Do note that this is not a problem with the Surface Book per se but the way HiDPI support works in Linux. In theory you should be able to edit the .profile file and replace QT_AUTO_SCREEN_SCALE_FACTOR with QT_SCREEN_SCALE_FACTORS to have different scale factors per screen. Or you could use none of that and use xrdb to set the DPI per screen.

That said, my use case is either using the laptop standalone or connecting it to a HiDPI screen at home. As for presentations, I've found that an iPad Pro with an Apple Pencil is the ideal platform for creating and delivering a presentation. Therefore I had no reason to pursue external monitor connections any further. You can say that I gave up some cash to preserve my sanity.

8 comments

  • Thank you very much for this in-depth guide. I've had the urge to install some kind of Linux on my SB because I'm still lacking a good Linux laptop.

    Do you think I can apply most (if not all) steps to a Lubuntu installation? I only have the 128 GB version of the SB and I need to save some disk space.
    • It should be the same for any Ubuntu flavor.

      I can tell you a couple of things I noticed. You can only hibernate, not suspend. This is not a problem for me (I use it mostly as a desktop replacement).
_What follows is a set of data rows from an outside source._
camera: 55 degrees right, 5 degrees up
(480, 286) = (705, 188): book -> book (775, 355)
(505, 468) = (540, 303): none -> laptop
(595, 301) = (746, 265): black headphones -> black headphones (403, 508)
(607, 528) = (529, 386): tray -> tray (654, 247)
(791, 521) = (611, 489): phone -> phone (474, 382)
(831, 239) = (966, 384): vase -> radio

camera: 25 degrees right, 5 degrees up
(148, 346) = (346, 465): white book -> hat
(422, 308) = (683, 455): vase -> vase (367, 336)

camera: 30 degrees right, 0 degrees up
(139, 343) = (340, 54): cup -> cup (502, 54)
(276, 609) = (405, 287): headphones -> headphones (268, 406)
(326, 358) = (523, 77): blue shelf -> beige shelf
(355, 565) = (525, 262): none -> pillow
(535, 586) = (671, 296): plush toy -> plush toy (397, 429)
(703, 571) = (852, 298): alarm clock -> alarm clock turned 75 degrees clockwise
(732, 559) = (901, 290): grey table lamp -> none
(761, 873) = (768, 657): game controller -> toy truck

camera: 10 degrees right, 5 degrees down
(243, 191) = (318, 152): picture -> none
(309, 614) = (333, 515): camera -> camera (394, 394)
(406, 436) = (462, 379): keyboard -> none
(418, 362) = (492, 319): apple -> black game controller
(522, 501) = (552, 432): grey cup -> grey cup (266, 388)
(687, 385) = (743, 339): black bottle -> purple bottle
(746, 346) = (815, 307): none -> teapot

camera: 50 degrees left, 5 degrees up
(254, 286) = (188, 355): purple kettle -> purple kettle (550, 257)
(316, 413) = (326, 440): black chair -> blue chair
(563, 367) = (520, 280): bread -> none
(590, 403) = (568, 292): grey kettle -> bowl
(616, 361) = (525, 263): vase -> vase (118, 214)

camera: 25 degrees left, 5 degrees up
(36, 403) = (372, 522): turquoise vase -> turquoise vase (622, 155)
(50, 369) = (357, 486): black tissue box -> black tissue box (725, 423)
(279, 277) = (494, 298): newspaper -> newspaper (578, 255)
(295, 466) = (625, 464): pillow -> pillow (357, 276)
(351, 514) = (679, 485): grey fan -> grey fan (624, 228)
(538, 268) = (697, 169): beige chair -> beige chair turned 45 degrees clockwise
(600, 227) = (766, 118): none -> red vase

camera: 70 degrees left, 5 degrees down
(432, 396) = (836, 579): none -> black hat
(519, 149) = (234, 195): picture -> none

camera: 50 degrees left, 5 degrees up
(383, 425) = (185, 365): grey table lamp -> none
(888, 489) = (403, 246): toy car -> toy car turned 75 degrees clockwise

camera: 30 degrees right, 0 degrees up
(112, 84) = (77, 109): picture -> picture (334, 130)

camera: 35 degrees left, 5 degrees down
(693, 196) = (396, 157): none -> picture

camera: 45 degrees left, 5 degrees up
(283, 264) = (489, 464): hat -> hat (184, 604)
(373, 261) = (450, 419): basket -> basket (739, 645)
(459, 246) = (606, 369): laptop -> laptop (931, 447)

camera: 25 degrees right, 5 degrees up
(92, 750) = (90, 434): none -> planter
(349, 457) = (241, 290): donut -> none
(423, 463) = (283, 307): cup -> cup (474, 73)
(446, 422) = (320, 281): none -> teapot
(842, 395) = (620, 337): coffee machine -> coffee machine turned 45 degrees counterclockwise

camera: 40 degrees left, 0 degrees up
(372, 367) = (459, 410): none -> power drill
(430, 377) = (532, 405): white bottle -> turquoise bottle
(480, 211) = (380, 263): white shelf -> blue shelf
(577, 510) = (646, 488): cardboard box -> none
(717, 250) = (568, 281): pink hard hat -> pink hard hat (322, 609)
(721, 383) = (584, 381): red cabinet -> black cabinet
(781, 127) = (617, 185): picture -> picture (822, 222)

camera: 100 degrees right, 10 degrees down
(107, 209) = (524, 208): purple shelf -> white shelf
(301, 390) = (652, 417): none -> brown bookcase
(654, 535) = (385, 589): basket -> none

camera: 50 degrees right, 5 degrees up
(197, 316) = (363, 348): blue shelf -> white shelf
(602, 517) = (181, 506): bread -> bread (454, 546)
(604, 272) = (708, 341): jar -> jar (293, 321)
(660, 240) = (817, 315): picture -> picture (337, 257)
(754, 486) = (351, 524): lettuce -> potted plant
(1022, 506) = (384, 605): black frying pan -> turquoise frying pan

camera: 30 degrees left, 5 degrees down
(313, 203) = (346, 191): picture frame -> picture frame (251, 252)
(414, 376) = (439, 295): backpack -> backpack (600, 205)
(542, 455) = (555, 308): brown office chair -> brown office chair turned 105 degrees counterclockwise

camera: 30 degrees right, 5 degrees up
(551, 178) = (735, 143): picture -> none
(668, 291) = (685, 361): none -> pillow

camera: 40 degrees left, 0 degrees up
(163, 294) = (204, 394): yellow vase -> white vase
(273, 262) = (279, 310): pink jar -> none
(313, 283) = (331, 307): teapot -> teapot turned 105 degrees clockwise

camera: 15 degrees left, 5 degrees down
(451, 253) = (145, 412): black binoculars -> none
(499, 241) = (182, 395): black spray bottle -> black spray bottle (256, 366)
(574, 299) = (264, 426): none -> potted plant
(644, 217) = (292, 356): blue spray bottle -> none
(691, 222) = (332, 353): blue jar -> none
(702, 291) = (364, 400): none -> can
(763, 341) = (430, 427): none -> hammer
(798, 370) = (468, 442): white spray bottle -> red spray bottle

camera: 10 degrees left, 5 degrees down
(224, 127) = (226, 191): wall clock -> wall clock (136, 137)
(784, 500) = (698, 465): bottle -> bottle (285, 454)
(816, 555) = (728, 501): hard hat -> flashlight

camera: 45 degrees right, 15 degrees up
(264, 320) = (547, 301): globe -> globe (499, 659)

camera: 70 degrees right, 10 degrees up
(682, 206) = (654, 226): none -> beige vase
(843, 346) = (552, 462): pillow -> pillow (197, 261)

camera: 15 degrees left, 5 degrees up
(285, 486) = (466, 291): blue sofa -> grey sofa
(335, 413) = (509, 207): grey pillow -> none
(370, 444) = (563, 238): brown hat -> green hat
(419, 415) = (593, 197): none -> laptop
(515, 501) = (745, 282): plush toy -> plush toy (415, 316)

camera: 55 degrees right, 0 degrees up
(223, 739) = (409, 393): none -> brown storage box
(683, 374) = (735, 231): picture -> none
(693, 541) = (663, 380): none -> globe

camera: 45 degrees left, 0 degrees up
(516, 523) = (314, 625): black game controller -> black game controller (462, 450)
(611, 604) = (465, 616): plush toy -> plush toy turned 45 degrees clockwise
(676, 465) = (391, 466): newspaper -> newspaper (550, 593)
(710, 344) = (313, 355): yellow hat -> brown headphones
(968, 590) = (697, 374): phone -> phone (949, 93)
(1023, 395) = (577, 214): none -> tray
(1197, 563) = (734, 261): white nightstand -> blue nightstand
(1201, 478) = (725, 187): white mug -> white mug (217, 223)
When you detach the keyboard it thinks the power button is being pressed. You need to ignore the power button when on battery power, otherwise it will be shutting down all the time. The onboard WiFi disconnects when resuming from hibernation and won’t connect again. No solution that I’ve found. I use a USB network adapter (wired or WiFi) instead.

      Generally speaking, it’s a decent Windows laptop but I’ll probably sell it and stick to a Slimbook for using Linux on.
  • I have surface book 2. I made all steps but, when i rebooting after linux instalation, i always entering grub2. I installed elementary os on a memory card, which connected to sd card port in surface book.
    • Surface Book 2 is a completely different machine, with completely different internals. Last time I checked (a few months ago) Linux support for Surface Book 2 was not very good at all.
  • Thank you for this, I'm hanging through the steps and I'm nearing the Linux install. I have been testing a Debian/Cinnamon/stable on another laptop but wanted something better for my SB1 laptop, since File explorer fine is so small I have a hard time with it. Ran a live USB Fedora, that worked fine, but I really was wondering if the tweaks above to get most everything working would still work for Debian/Testing/KDE spin since Ubuntu is based off of Debian/testing (I believe)? Or are these kernel drivers really meant for the add-ons that Ubuntu adds to testing and would be missing in a direct Debian spin... Ideas?

    Thanks,. -Joe
    • The tweaks are mostly distribution agnostic. All the HiDPI fixes work great. Regarding the kernel, visit the GitHub page I have linked in the article, it has instructions for compiling the kernel yourself on Debian-based distros.
  • Can this procedure be made to work with Debian? I ask because right around the section "Install Linux and fix the disk encryption on the installed system", you say to go on to the next step without rebooting. The next step is to run the installer from within the live environment. However, the live installer has been removed from Debian, so it seems that the only way to do the install is to boot directly to the installer on the usb stick.